Upsert¶
upsert() is an idempotent insert-or-update operation.
What upsert does¶
upsert(keys, vectors) ensures that each key maps to the given vector:
- Key is new: The vector is inserted (same as
add()). - Key exists, vector unchanged: No operation (skip).
- Key exists, vector changed: The old vector is removed and the new vector is inserted.

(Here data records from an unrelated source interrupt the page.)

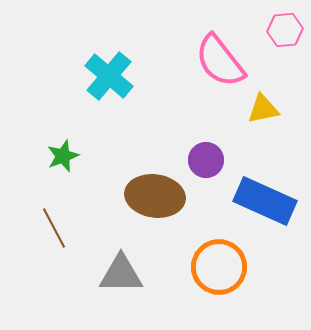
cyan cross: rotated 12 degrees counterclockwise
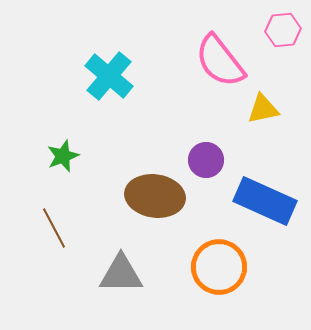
pink hexagon: moved 2 px left
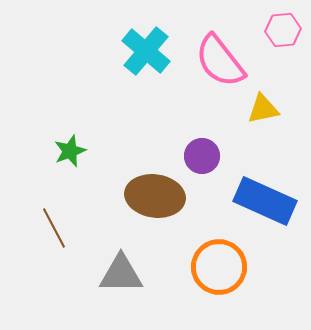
cyan cross: moved 37 px right, 25 px up
green star: moved 7 px right, 5 px up
purple circle: moved 4 px left, 4 px up
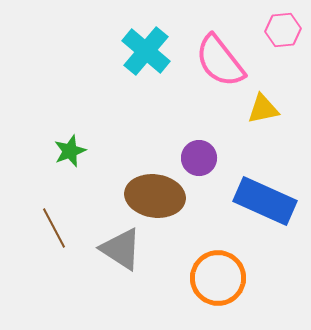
purple circle: moved 3 px left, 2 px down
orange circle: moved 1 px left, 11 px down
gray triangle: moved 25 px up; rotated 33 degrees clockwise
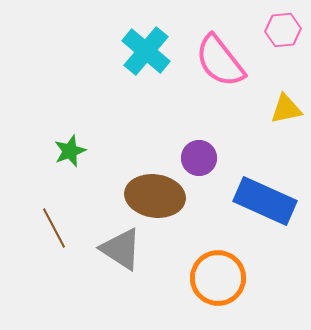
yellow triangle: moved 23 px right
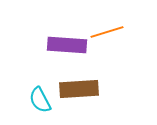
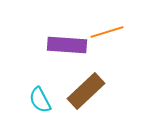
brown rectangle: moved 7 px right, 2 px down; rotated 39 degrees counterclockwise
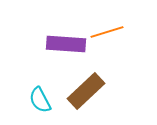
purple rectangle: moved 1 px left, 1 px up
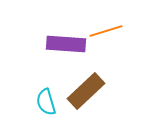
orange line: moved 1 px left, 1 px up
cyan semicircle: moved 6 px right, 2 px down; rotated 12 degrees clockwise
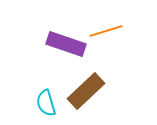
purple rectangle: rotated 15 degrees clockwise
cyan semicircle: moved 1 px down
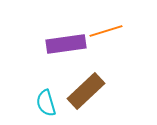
purple rectangle: rotated 27 degrees counterclockwise
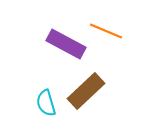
orange line: rotated 40 degrees clockwise
purple rectangle: rotated 36 degrees clockwise
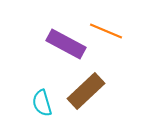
cyan semicircle: moved 4 px left
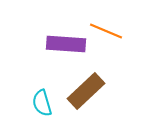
purple rectangle: rotated 24 degrees counterclockwise
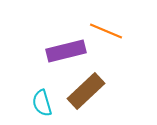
purple rectangle: moved 7 px down; rotated 18 degrees counterclockwise
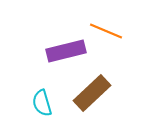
brown rectangle: moved 6 px right, 2 px down
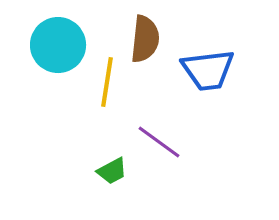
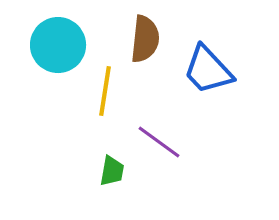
blue trapezoid: rotated 54 degrees clockwise
yellow line: moved 2 px left, 9 px down
green trapezoid: rotated 52 degrees counterclockwise
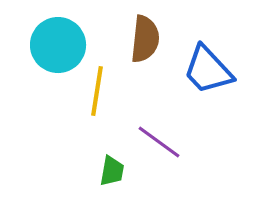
yellow line: moved 8 px left
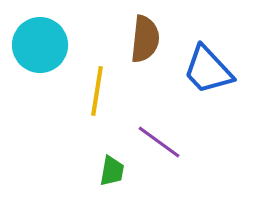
cyan circle: moved 18 px left
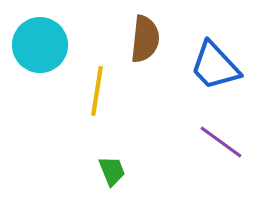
blue trapezoid: moved 7 px right, 4 px up
purple line: moved 62 px right
green trapezoid: rotated 32 degrees counterclockwise
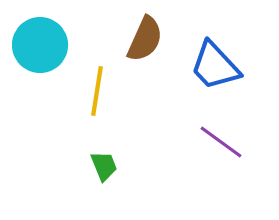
brown semicircle: rotated 18 degrees clockwise
green trapezoid: moved 8 px left, 5 px up
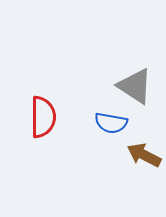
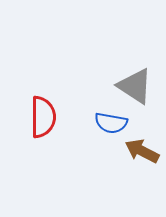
brown arrow: moved 2 px left, 4 px up
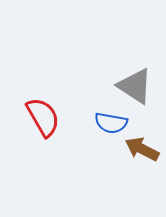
red semicircle: rotated 30 degrees counterclockwise
brown arrow: moved 2 px up
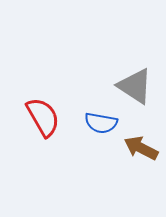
blue semicircle: moved 10 px left
brown arrow: moved 1 px left, 1 px up
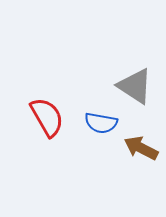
red semicircle: moved 4 px right
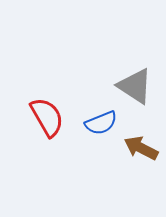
blue semicircle: rotated 32 degrees counterclockwise
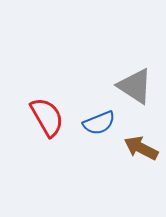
blue semicircle: moved 2 px left
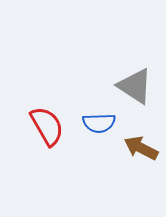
red semicircle: moved 9 px down
blue semicircle: rotated 20 degrees clockwise
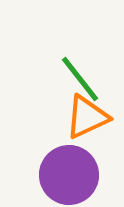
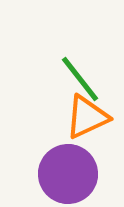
purple circle: moved 1 px left, 1 px up
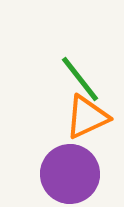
purple circle: moved 2 px right
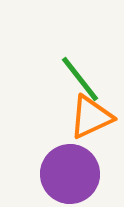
orange triangle: moved 4 px right
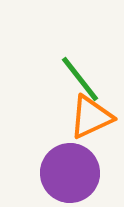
purple circle: moved 1 px up
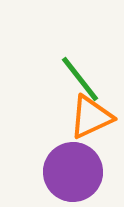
purple circle: moved 3 px right, 1 px up
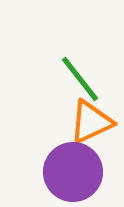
orange triangle: moved 5 px down
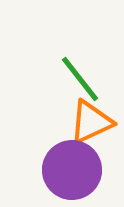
purple circle: moved 1 px left, 2 px up
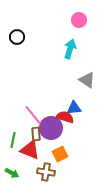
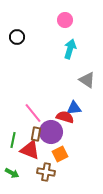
pink circle: moved 14 px left
pink line: moved 2 px up
purple circle: moved 4 px down
brown rectangle: rotated 16 degrees clockwise
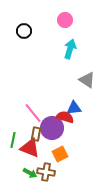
black circle: moved 7 px right, 6 px up
purple circle: moved 1 px right, 4 px up
red triangle: moved 2 px up
green arrow: moved 18 px right
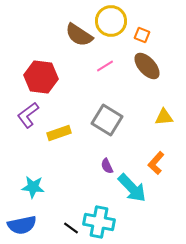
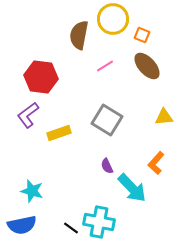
yellow circle: moved 2 px right, 2 px up
brown semicircle: rotated 68 degrees clockwise
cyan star: moved 1 px left, 4 px down; rotated 10 degrees clockwise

upsert() is idempotent: calling it multiple times with the same inputs produces the same result.
Single upsert¶
import numpy as np
from iscc_usearch import NphdIndex
index = NphdIndex(max_dim=256)
vec = np.array([255, 128, 64, 32], dtype=np.uint8)
index.upsert(1, vec)
# Calling again with same data is a no-op
index.upsert(1, vec)
print(len(index)) # 1
# Update with different vector
vec_new = np.array([0, 0, 0, 0], dtype=np.uint8)
index.upsert(1, vec_new)
print(index.get(1)) # array([0, 0, 0, 0], dtype=uint8)
Batch upsert¶
Batch upsert works with uniform-length vectors:
keys = [1, 2, 3]
vectors = np.array(
[
[255, 128, 64, 32],
[0, 0, 0, 0],
[1, 2, 3, 4],
],
dtype=np.uint8,
)
index.upsert(keys, vectors)
Variable-length batch upsert¶
Batch upsert() requires all vectors to have the same length because it normalizes inputs to a
2D array internally. For variable-length vectors, call upsert() one at a time:
variable_keys = [10, 11, 12]
variable_vecs = [
np.array([255, 128], dtype=np.uint8), # 16-bit
np.array([255, 128, 64, 32], dtype=np.uint8), # 32-bit
np.array([1, 2, 3, 4, 5, 6, 7, 8], dtype=np.uint8), # 64-bit
]
for key, vec in zip(variable_keys, variable_vecs):
index.upsert(key, vec)
When to use upsert vs add¶
| Scenario | Use |
|---|---|
| Keys are guaranteed unique | add() |
| Keys may repeat (idempotent sync) | upsert() |
| Bulk initial load | add() |
| Incremental updates | upsert() |
Note
upsert() requires explicit keys. Auto-generated keys (keys=None) are not supported.
Note
upsert() is available on NphdIndex only. ShardedNphdIndex does not support upsert()
because it uses an append-only design without remove().